The range of words included in the two volumes should more than satisfy anyone but the odd specialist scholar. There is a wide range of scientific words - including floccinaucinihilipilification, a word made famous by television quiz games a few years ago. There is extensive coverage of non-English English. You'll find recent additions to the language - 'Taliban', and 'Prozac', and 'Jedi'. You even get 'grassy knoll', 'road rage', 'snail mail', and 'text message'. These last four demonstrate how quickly words and phrases can be absorbed into everyday usage - and 'grassy knoll' reminds you that words don't just have a definition, they have a context.
It's here that the "Shorter Oxford" exerts its authority and establishes its pre-eminent role as the best dictionary available to the general public. It doesn't just provide sound definition - a lot of excellent dictionaries do that. The "Shorter Oxford" delivers an authoritative description and analysis of the word in context, going beyond comprehensive definition. If you love words, there is endless enjoyment in simply sitting reading this dictionary. I regularly pluck a volume off the shelf to check a meaning ... then find myself engrossed. Get a life? Try looking that up in the dictionary.

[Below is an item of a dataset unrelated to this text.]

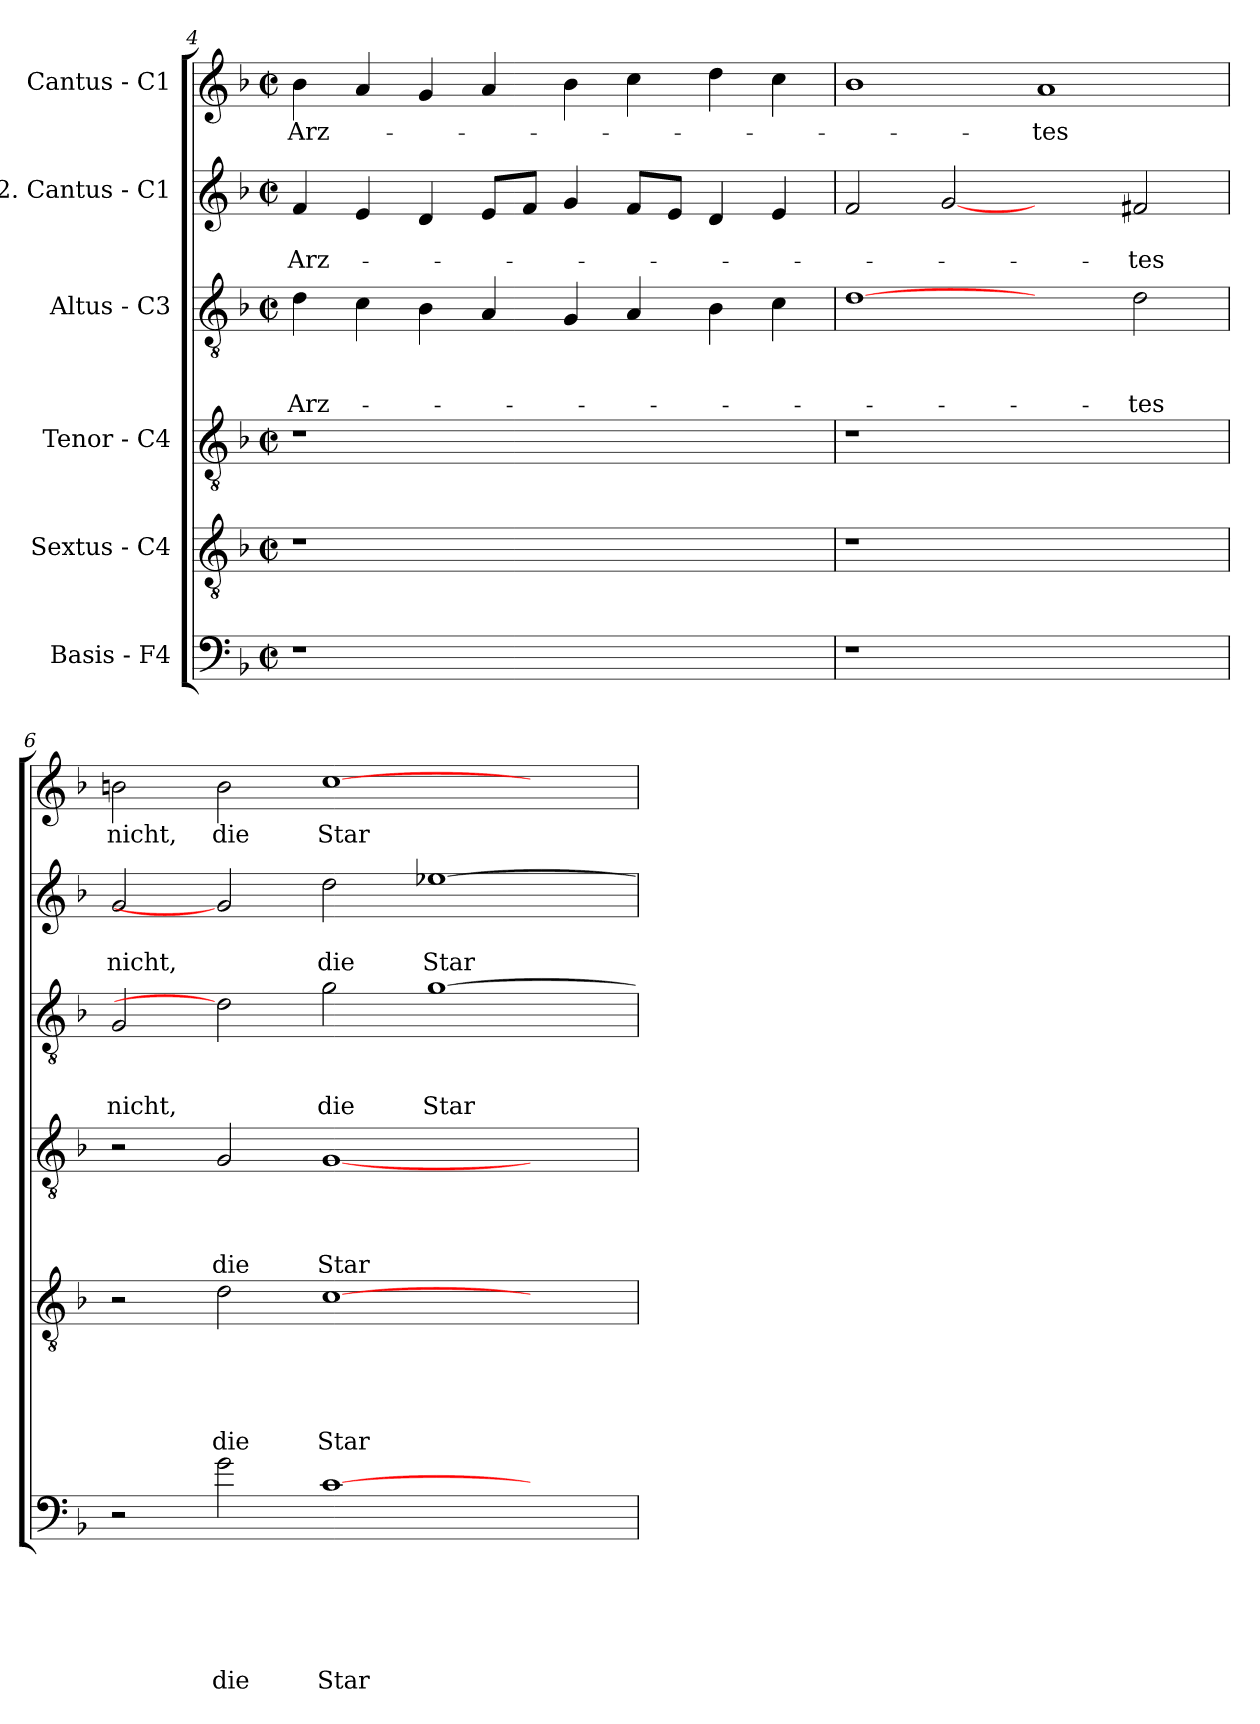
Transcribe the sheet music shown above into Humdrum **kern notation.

Not the cheapest of packages, but undoubtedly the best. This is the dictionary to which you should aspire. Beautifully printed (though you may find you need glasses to read the small print), highly accessible, fine quality paper (flimsy, yet very durable), and with that added cachet of gravitas and intellectual respectability which will impress visitors! Combining CD-ROM and books makes this a doubly useful package - the two volumes will not fit comfortably on your average desk-top, and certainly not in a drawer, but having the CD running while you write at your computer is very useful. A substantial package, not portable by any means, but solid and homely, and a treasure to own.